The choice of deployment strategy directly determines blast radius when something goes wrong. A rolling deploy with no traffic control can expose 100% of users to a bad release in minutes; canary deploys can limit exposure to 1% while metrics are evaluated.
Steps
- Assess risk and rollback requirements — High-risk changes (DB migrations, major refactors): blue-green or canary. Low-risk patches: rolling. Zero-downtime requirement: any strategy except in-place restart.
- Evaluate infrastructure capability — Blue-green requires double capacity temporarily. Canary requires traffic splitting (service mesh, load balancer weights, or feature flags). Rolling requires health check support.
- Design blue-green for instant rollback — Maintain two identical production environments; route traffic via DNS/load balancer switch; keep blue alive for 24h after green proves healthy.
- Design canary for gradual exposure — Route 1-5% of traffic to new version; monitor error rate, latency, and business metrics for a defined window; auto-rollback if thresholds breach.
- Design rolling for stateless services — Replace instances in batches (e.g., 25% at a time); configure health checks to gate each batch; set
maxUnavailable=0 for zero-downtime.
- Automate rollback triggers — Define rollback criteria (error rate >1%, P99 latency >2×, specific log patterns) and automate rollback execution; do not rely on manual intervention.

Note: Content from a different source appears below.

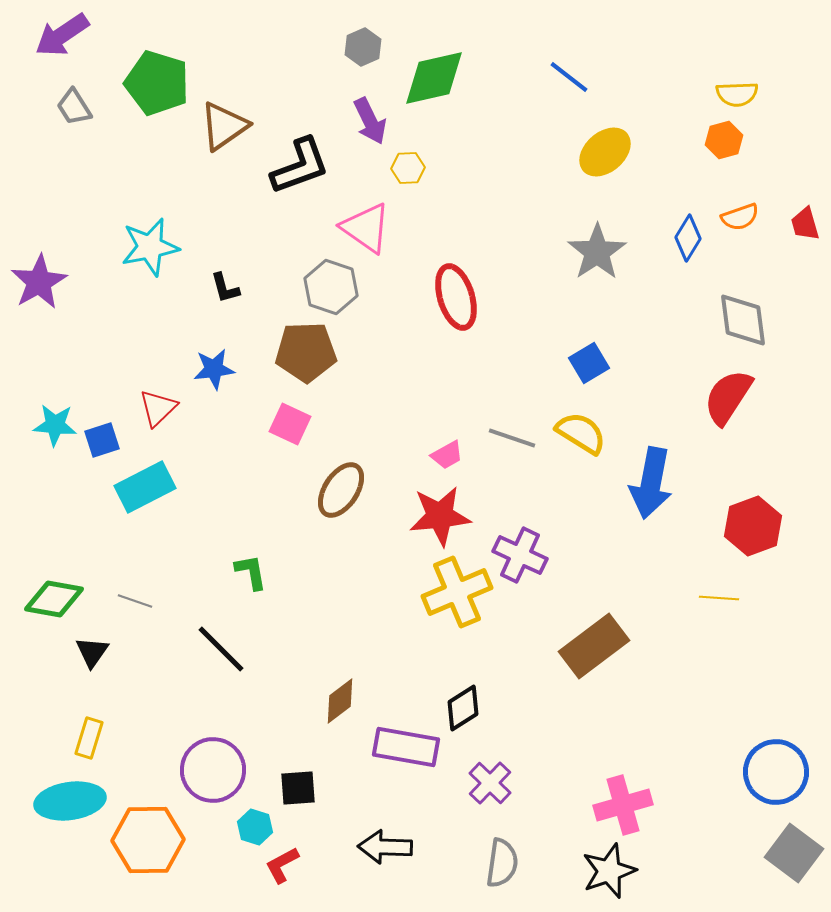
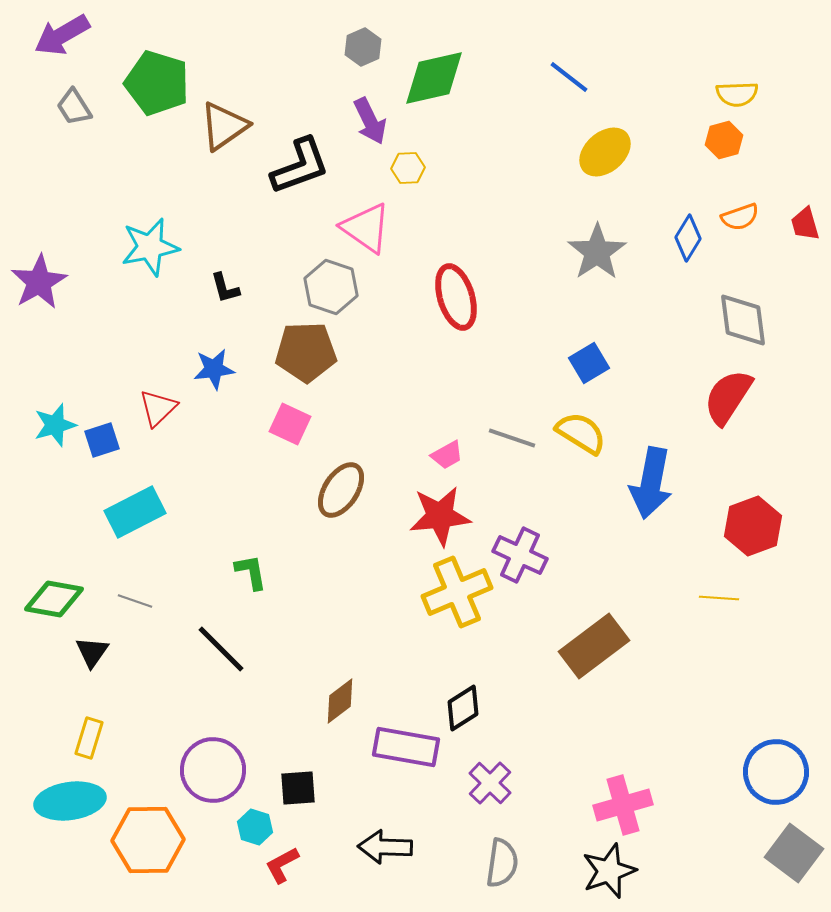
purple arrow at (62, 35): rotated 4 degrees clockwise
cyan star at (55, 425): rotated 21 degrees counterclockwise
cyan rectangle at (145, 487): moved 10 px left, 25 px down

- Test the rollback path — Practice rollback in staging; a rollback procedure that has never been tested will fail when needed.
Rules
- Never deploy and walk away — monitor for at least 15 minutes post-deploy before declaring success.
- Database migrations must be backward-compatible with the current production code before deployment begins.
- Feature flags decouple deployment from release — deploy dark, release with a flag flip.
- Document the rollback procedure in a runbook; link it from the deployment pipeline.
Examples
Canary with Kubernetes and Argo Rollouts:
- Deploy v2 to 5% of pods; Argo monitors Prometheus error rate.
- If error rate <0.5% for 10 minutes → promote to 50% → then 100%.
- If error rate >1% at any step → automatic rollback to v1.
Common Mistakes
- No rollback plan — "we'll just redeploy" is not a plan; migration side effects may not be reversible.
- Canary without meaningful metrics — routing 5% of traffic but not measuring business-specific error rates makes the canary blind.
- Blue-green without database schema alignment — running two app versions against a single DB with incompatible schemas causes immediate data corruption.
When NOT to Use
- The service is a stateful database engine or distributed storage cluster — deployment strategies designed for stateless application tiers do not apply; database version upgrades follow vendor-specific rolling upgrade procedures that must not be overridden with generic canary or blue-green patterns.
- The deployment is a hotfix for a critical security vulnerability actively being exploited in production — gradual canary exposure intentionally delays full rollout, which prolongs user exposure to the vulnerability; deploy to 100% immediately with monitoring and accept the higher blast radius.
- The infrastructure has no health check mechanism and no traffic splitting capability — canary and rolling strategies both depend on automated health signal to gate promotion; without these primitives, the strategy cannot be executed safely and infrastructure prerequisites must be built first.